→ Task goal: Return every line of text from all the items below as a JSON list of strings, one string per line, omitting blank lines and leaving out the pictures.

Given records Start Marker

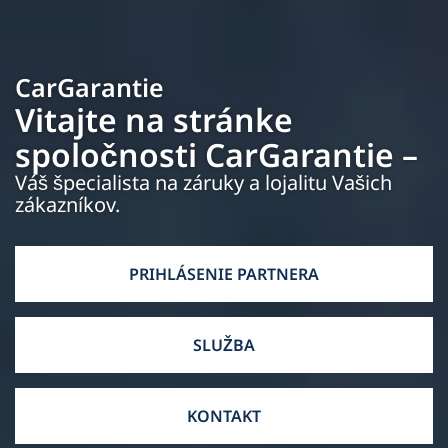
CarGarantie
Vitajte na stránke
spoločnosti CarGarantie –
Váš špecialista na záruky a lojalitu Vašich
zákazníkov.
PRIHLÁSENIE PARTNERA
SLUŽBA
KONTAKT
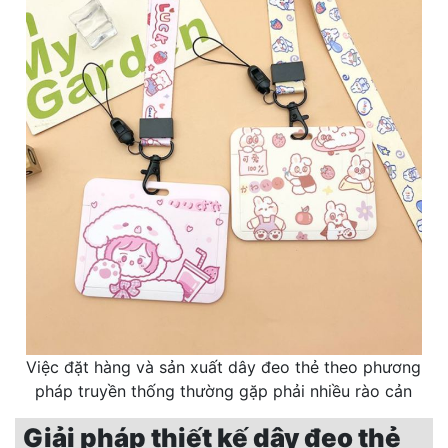
Việc đặt hàng và sản xuất dây đeo thẻ theo phương
pháp truyền thống thường gặp phải nhiều rào cản
Giải pháp thiết kế dây đeo thẻ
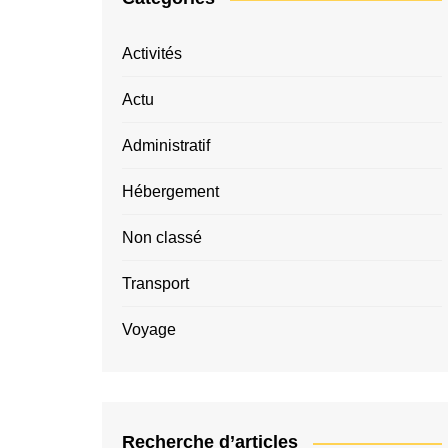
Activités
Actu
Administratif
Hébergement
Non classé
Transport
Voyage
Recherche d’articles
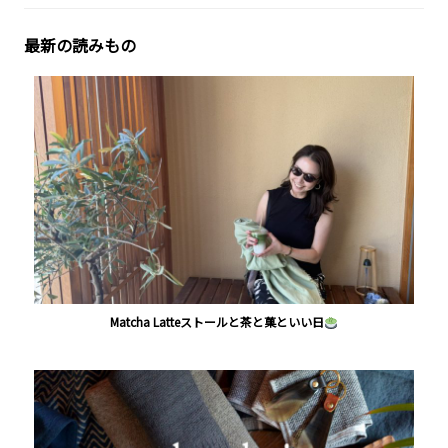
最新の読みもの
Matcha Latteストールと茶と菓といい日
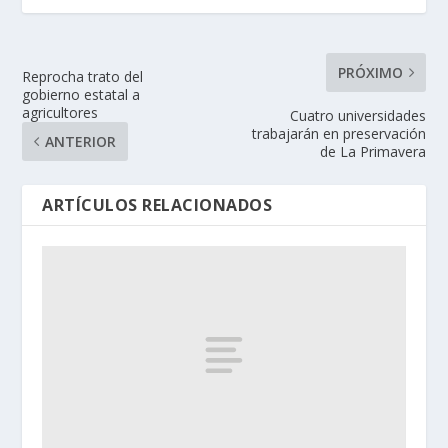
PRÓXIMO
Reprocha trato del
gobierno estatal a
agricultores
Cuatro universidades
trabajarán en preservación
ANTERIOR
de La Primavera
ARTÍCULOS RELACIONADOS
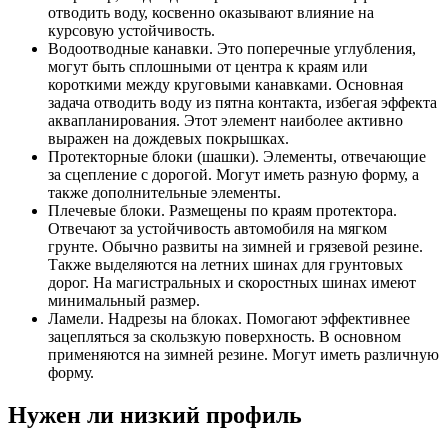
отводить воду, косвенно оказывают влияние на
курсовую устойчивость.
Водоотводные канавки. Это поперечные углубления,
могут быть сплошными от центра к краям или
короткими между круговыми канавками. Основная
задача отводить воду из пятна контакта, избегая эффекта
аквапланирования. Этот элемент наиболее активно
выражен на дождевых покрышках.
Протекторные блоки (шашки). Элементы, отвечающие
за сцепление с дорогой. Могут иметь разную форму, а
также дополнительные элементы.
Плечевые блоки. Размещены по краям протектора.
Отвечают за устойчивость автомобиля на мягком
грунте. Обычно развиты на зимней и грязевой резине.
Также выделяются на летних шинах для грунтовых
дорог. На магистральных и скоростных шинах имеют
минимальный размер.
Ламели. Надрезы на блоках. Помогают эффективнее
зацепляться за скользкую поверхность. В основном
применяются на зимней резине. Могут иметь различную
форму.
Нужен ли низкий профиль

Given records End Marker

→ The completed task:
[
  "CarGarantie",
  "Vitajte na stránke",
  "spoločnosti CarGarantie –",
  "Váš špecialista na záruky a lojalitu Vašich",
  "zákazníkov.",
  "PRIHLÁSENIE PARTNERA",
  "SLUŽBA",
  "KONTAKT",
  "Việc đặt hàng và sản xuất dây đeo thẻ theo phương",
  "pháp truyền thống thường gặp phải nhiều rào cản",
  "Giải pháp thiết kế dây đeo thẻ",
  "Activités",
  "Actu",
  "Administratif",
  "Hébergement",
  "Non classé",
  "Transport",
  "Voyage",
  "Recherche d’articles",
  "最新の読みもの",
  "Matcha Latteストールと茶と菓といい日",
  "PRÓXIMO",
  "Reprocha trato del",
  "gobierno estatal a",
  "agricultores",
  "Cuatro universidades",
  "trabajarán en preservación",
  "ANTERIOR",
  "de La Primavera",
  "ARTÍCULOS RELACIONADOS",
  "отводить воду, косвенно оказывают влияние на",
  "курсовую устойчивость.",
  "Водоотводные канавки. Это поперечные углубления,",
  "могут быть сплошными от центра к краям или",
  "короткими между круговыми канавками. Основная",
  "задача отводить воду из пятна контакта, избегая эффекта",
  "аквапланирования. Этот элемент наиболее активно",
  "выражен на дождевых покрышках.",
  "Протекторные блоки (шашки). Элементы, отвечающие",
  "за сцепление с дорогой. Могут иметь разную форму, а",
  "также дополнительные элементы.",
  "Плечевые блоки. Размещены по краям протектора.",
  "Отвечают за устойчивость автомобиля на мягком",
  "грунте. Обычно развиты на зимней и грязевой резине.",
  "Также выделяются на летних шинах для грунтовых",
  "дорог. На магистральных и скоростных шинах имеют",
  "минимальный размер.",
  "Ламели. Надрезы на блоках. Помогают эффективнее",
  "зацепляться за скользкую поверхность. В основном",
  "применяются на зимней резине. Могут иметь различную",
  "форму.",
  "Нужен ли низкий профиль"
]